*ACTION ITEM:* Retrieve all lines below that have the string "center".

*PROVIDED RECORDS:*
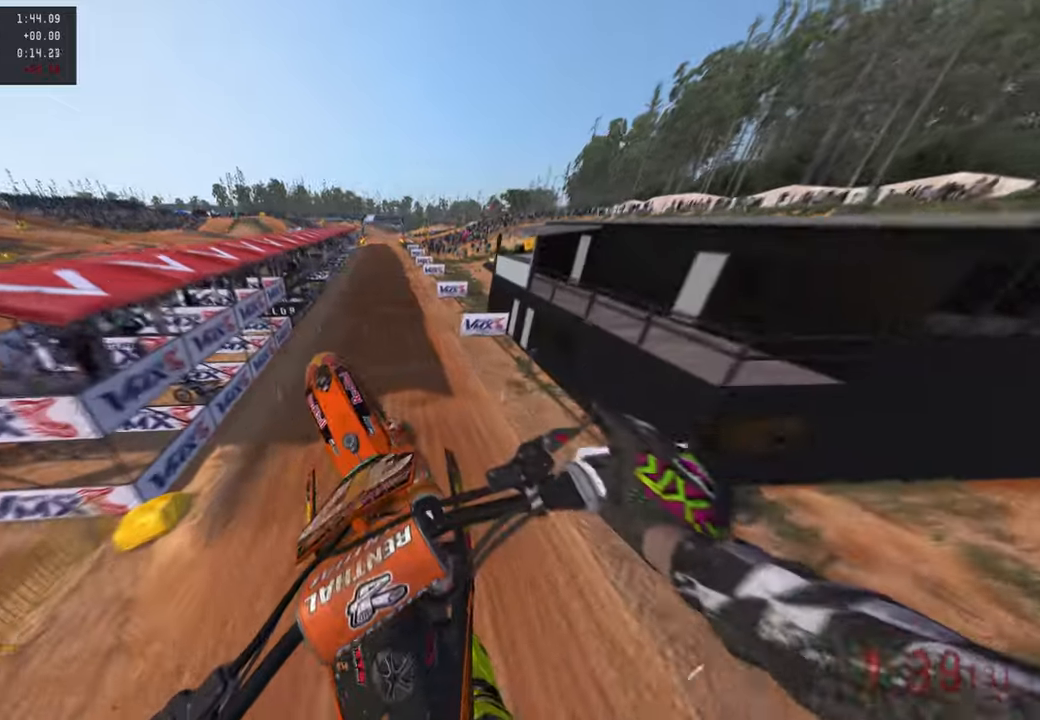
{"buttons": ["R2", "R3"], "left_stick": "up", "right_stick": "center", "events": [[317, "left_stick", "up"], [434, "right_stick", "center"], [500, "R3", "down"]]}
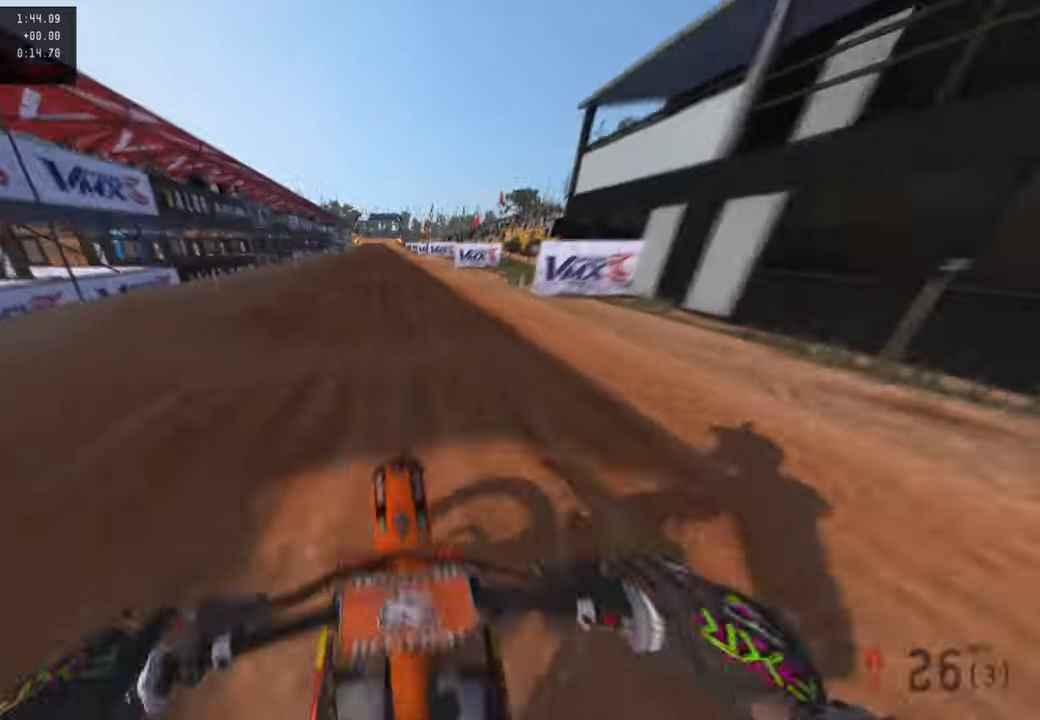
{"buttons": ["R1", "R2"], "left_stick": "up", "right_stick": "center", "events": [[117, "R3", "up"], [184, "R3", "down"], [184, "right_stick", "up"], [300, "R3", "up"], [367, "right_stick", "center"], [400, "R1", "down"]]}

---

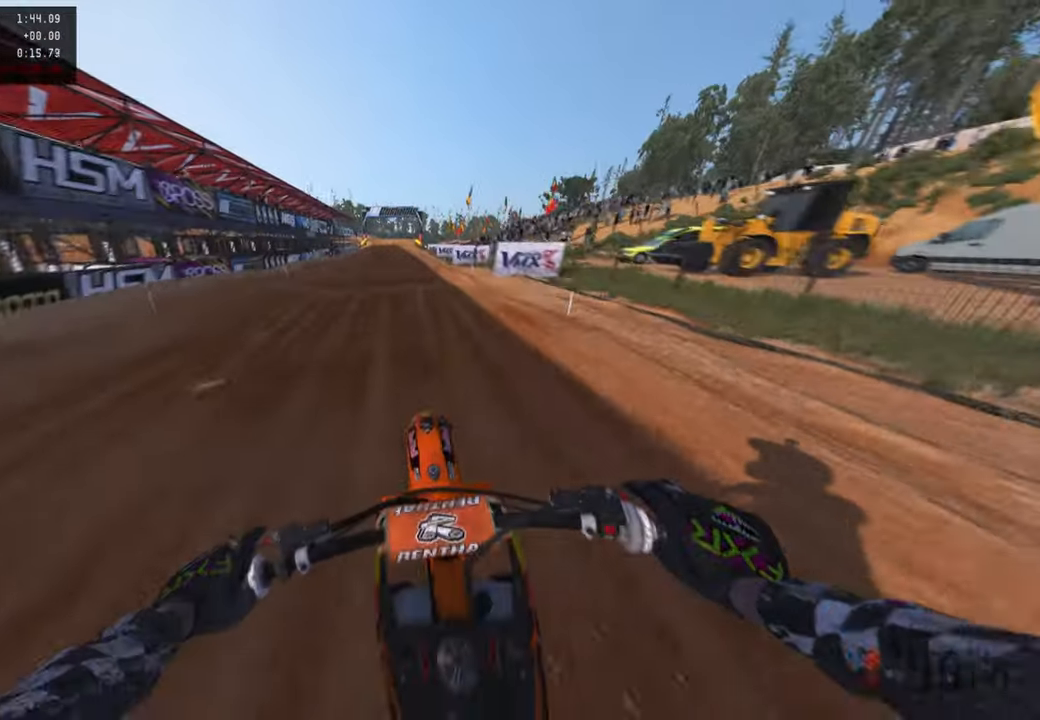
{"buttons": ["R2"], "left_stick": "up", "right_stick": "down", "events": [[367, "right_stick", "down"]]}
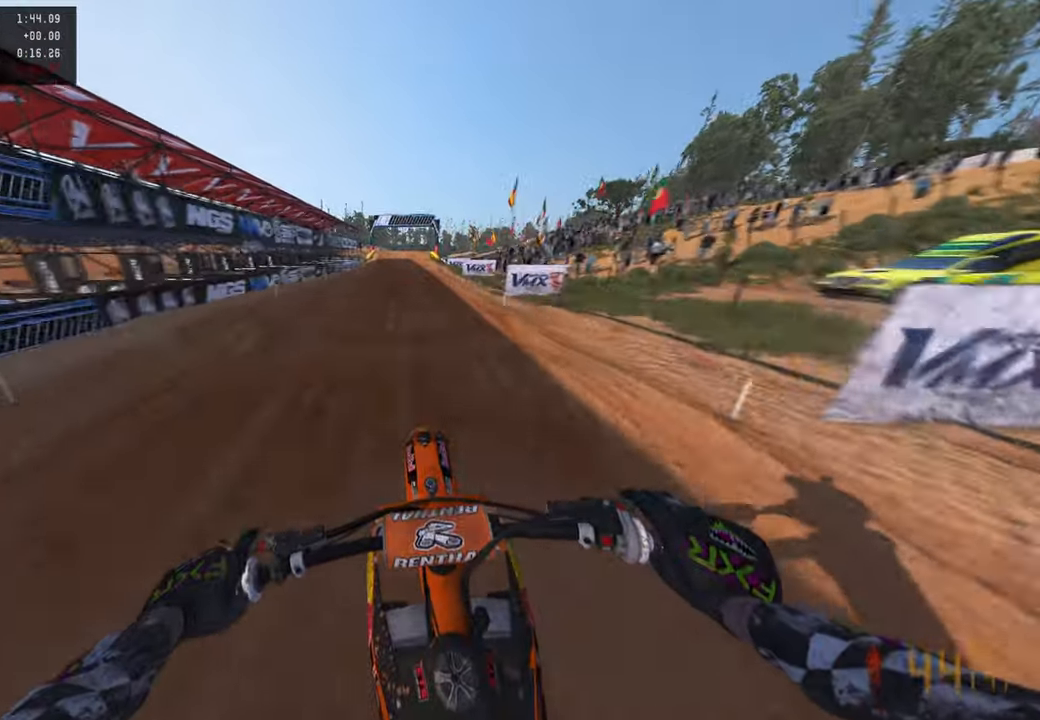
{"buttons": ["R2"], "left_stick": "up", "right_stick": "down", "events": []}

*TASK SOLUTION:*
{"buttons": ["R2", "R3"], "left_stick": "up", "right_stick": "center", "events": [[317, "left_stick", "up"], [434, "right_stick", "center"], [500, "R3", "down"]]}
{"buttons": ["R1", "R2"], "left_stick": "up", "right_stick": "center", "events": [[117, "R3", "up"], [184, "R3", "down"], [184, "right_stick", "up"], [300, "R3", "up"], [367, "right_stick", "center"], [400, "R1", "down"]]}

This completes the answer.